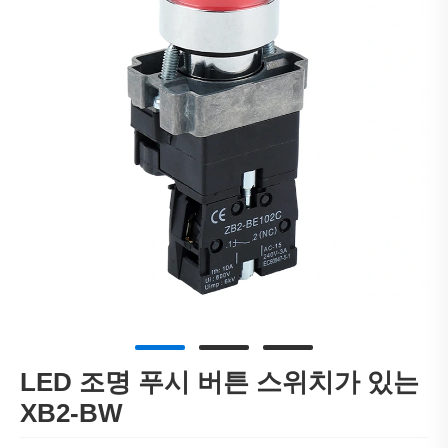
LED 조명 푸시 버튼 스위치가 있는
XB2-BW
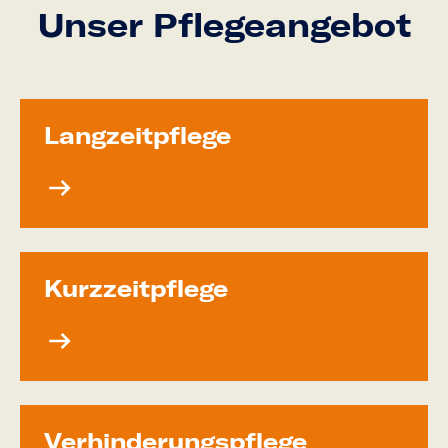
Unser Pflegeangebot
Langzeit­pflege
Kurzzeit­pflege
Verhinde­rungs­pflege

--------------------------------------------------

Problem requirements –
The material shown above is to be repeated verbatim, and its pictures are to be omitted.

Finished exercise –
LED 조명 푸시 버튼 스위치가 있는
XB2-BW
Unser Pflegeangebot
Langzeit­pflege
Kurzzeit­pflege
Verhinde­rungs­pflege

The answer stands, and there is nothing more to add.